The estimated incidence is ~0.5% (range 0.17-0.85%) of live births 9. The condition often occurs in the 3rd trimester of pregnancy (and postpartum 13). It tends to present in young primigravid women.
The presentation can be variable and can include malaise, epigastric and/or right upper quadrant pain, and nausea and vomiting. Some may have non-specific viral-like symptoms. Hypertension and proteinuria (classic symptoms of pre-eclampsia) may be absent or slight 7.
The etiology and pathophysiology remain incompletely understood with multiple theories 12:
- immune-mediated: maternal acute rejection reaction to fetal antigens
- placenta-mediated liver injury
- systemic inflammatory response syndrome in the setting of pre-eclampsia
On liver histology, there is a combination of deposited fibrin, hemorrhage, and hepatocellular necrosis surrounding portal areas 6.

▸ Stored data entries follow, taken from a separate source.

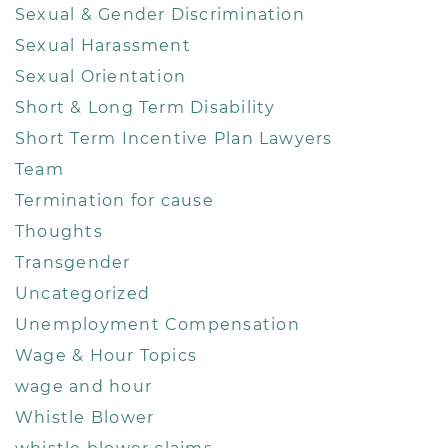
Sexual & Gender Discrimination
Sexual Harassment
Sexual Orientation
Short & Long Term Disability
Short Term Incentive Plan Lawyers
Team
Termination for cause
Thoughts
Transgender
Uncategorized
Unemployment Compensation
Wage & Hour Topics
wage and hour
Whistle Blower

General features predominantly involve hepatic sequelae:
- hepatomegaly: especially the right lobe
- hemorrhage, subcapsular hematoma, rupture
- hepatic infarction
Generally preferred over CT, an ultrasound is usually preferred to avoid ionizing radiation.
The place of CT is mainly to assess for complications. When considering a CT scan the radiologist needs to discuss with the obstetrician regarding radiation risk to fetus from radiation, versus clinical suspicion of complications in order to make a rational judgment. The CT scan may show hepatic complications as described above.
Treatment and prognosis
Management is often supportive. Patients with hepatic rupture +/- intraperitoneal bleeding require immediate surgery or selective hepatic arterial embolization.
- disseminated intravascular coagulation: reported to occur in ~30% (range 20-40%) of patients 5
- hepatic infarction
- hepatic hematoma
- hepatic rupture
- placental abruption
History and etymology
The condition was originally described by Pritchard et al. in 1954 3 with the acronym later coined by L Weinstein in 1982 4.